Join us on Wednesday, December 11 at noon Pacific for the Open-Source Satellite Propulsion Hack Chat with Michael Bretti!
When you look back on the development history of any technology, it’s clear that the successful products eventually reach an inflection point, the boundary between when it was a niche product and when it seems everyone has one. Take 3D-printers, for instance; for years you needed to build one if you wanted one, but now you can buy them in the grocery store.
It seems like we might be getting closer to the day when satellites reach a similar inflection point. What was once the province of nations with deep pockets and military muscles to flex has become far more approachable to those of more modest means. While launching satellites is still prohibitive and will probably remain so for years to come, building them has come way, way down the curve lately, such that amateur radio operators have constellations of satellites at their disposal, small companies are looking seriously at what satellites can offer, and even STEM programs are starting to get students involved in satellite engineering.

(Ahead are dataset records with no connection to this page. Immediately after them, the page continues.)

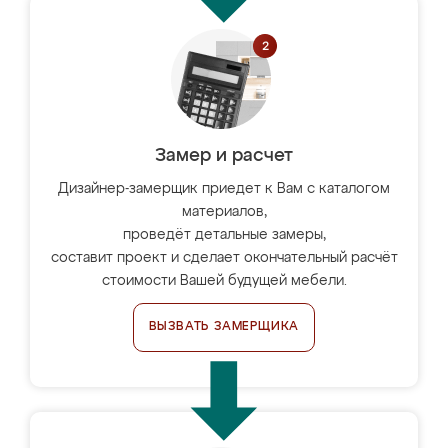
Замер и расчет
Дизайнер-замерщик приедет к Вам с каталогом
материалов,
проведёт детальные замеры,
составит проект и сделает окончательный расчёт
стоимости Вашей будущей мебели.
ВЫЗВАТЬ ЗАМЕРЩИКА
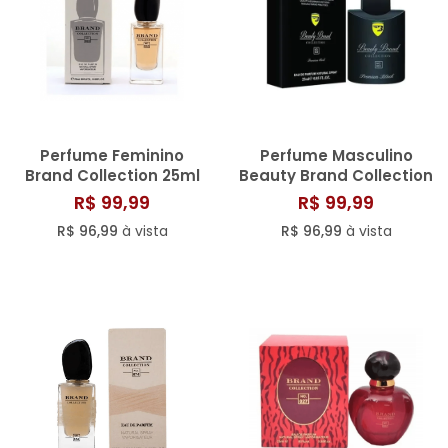
Perfume Feminino
Perfume Masculino
Brand Collection 25ml
Beauty Brand Collection
N° 063
25ml N° 013/286
R$ 99,99
R$ 99,99
R$ 96,99
à vista
R$ 96,99
à vista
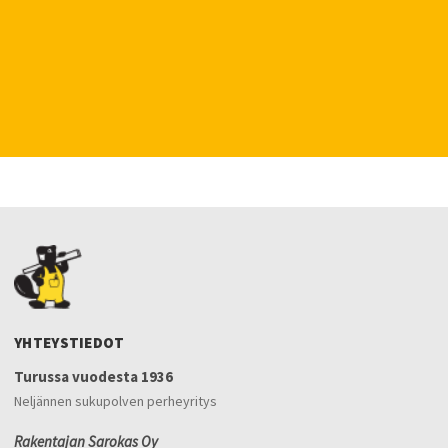
YHTEYSTIEDOT
Turussa vuodesta 1936
Neljännen sukupolven perheyritys
Rakentajan Sarokas Oy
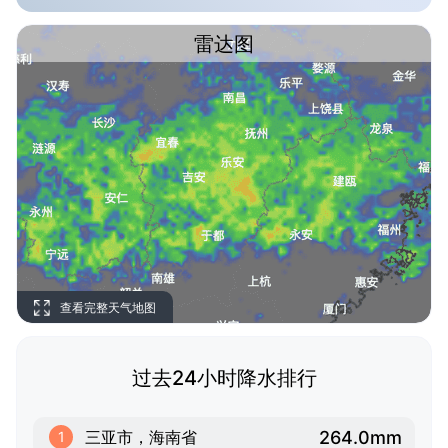
雷达图
查看完整天气地图
过去24小时降水排行
264.0mm
三亚市，海南省
1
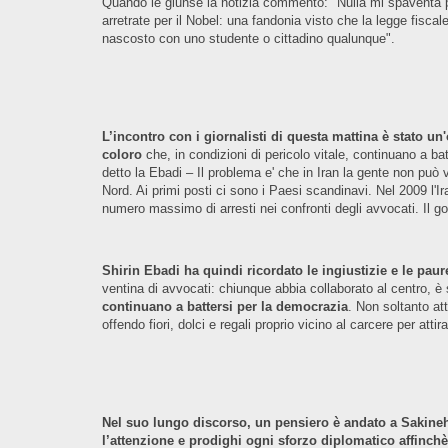
Quando le giunse la notizia commentò: "Nulla mi spaventa pi
arretrate per il Nobel: una fandonia visto che la legge fisc
nascosto con uno studente o cittadino qualunque".
L’incontro con i giornalisti di questa mattina è stato un'
coloro
che, in condizioni di pericolo vitale, continuano a bat
detto la Ebadi – Il problema e' che in Iran la gente non può v
Nord. Ai primi posti ci sono i Paesi scandinavi. Nel 2009 l'I
numero massimo di arresti nei confronti degli avvocati. Il gov
Shirin Ebadi ha quindi ricordato le ingiustizie e le paure
ventina di avvocati: chiunque abbia collaborato al centro, è 
continuano a battersi per la democrazia
. Non soltanto at
offendo fiori, dolci e regali proprio vicino al carcere per attir
Nel suo lungo discorso, un pensiero è andato a Sakineh A
l’attenzione e prodighi ogni sforzo diplomatico affinch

Michael Bretti is on the leading edge of the trend toward making satellites more DIY friendly. He formed Applied Ion Systems to address one of the main problems nano-satellites face: propulsion. He is currently working on a range of open-source plasma thrusters for PocketQube satellites, a format that’s an eighth the size of the popular CubeSat format. His solid-fuel electric thrusters are intended to help these diminutive satellites keep station and stay in orbit longer than their propulsion-less cousins. And if all goes well, someday you’ll be able to buy them off-the-shelf.
Join us for the Hack Chat as Michael discusses the design of plasma thrusters, the details of his latest testing, and the challenges of creating something that needs to work in space.
Our Hack Chats are live community events in the Hackaday.io Hack Chat group messaging. This week we’ll be sitting down on Wednesday, December 11 at 12:00 PM Pacific time. If time zones have got you down, we have a handy time zone converter.
Click that speech bubble to the right, and you’ll be taken directly to the Hack Chat group on Hackaday.io. You don’t have to wait until Wednesday; join whenever you want and you can see what the community is talking about.
Love the ‘decaying orbit’ art.
IOW, your satellite is just someone’s future shooting star – unless you’ve got a way to boost it.
And agreed – another great poster by Alek.
Or unless the satellite spends the remaining 1~5% of it’s fuel to escape Earths gravity entirely.
You might want to re-think that “1~5%” estimate.
It takes twice as much energy to “escape Earth’s gravity entirely” as it does to merely lob something into low orbit.
Any satellite that’s a future shooting star candidate is probably in low orbit. Sure, that’s halfway to the rest of the solar system, but it’s still only halfway there. It’s going to need a much, much bigger kick than “1~5% of its fuel” can give it.
It is interesting that I have been predicting this for some time now. Friends are often telling me that I am thinking up scifi when I tell them that the cost is headed down to the point that individuals can soon have personal satellites. I discuss this at length at the web address listed in the comment. I will link back to this article in the discussion thread linked in this response.
…then it could be even sooner that fleets of ‘microtugs’ are sent up with the sole job of helping adjust orbits and maneuver debris toward the atmosphere. It won’t matter if they are tiny and slow if there are a lot of them.
Last year we had a customer building cubesats.There was a story some time ago about ion micro-engines made with wafer scale tech, from MIT. https://www.youtube.com/watch?v=BHVkc2JwAuI All inquiries to them got no response. Maybe he will have some info.
Try https://www.accion-systems.com/
I wonder how long such a small and cheap satellite could function before the radiation ruins the electronics. I guess that the propulsion can only extend their life so far.
I wonder how long such a small and cheap satellite could function before the radiation ruins the electronics. I guess that the propulsion can only extend their life so far.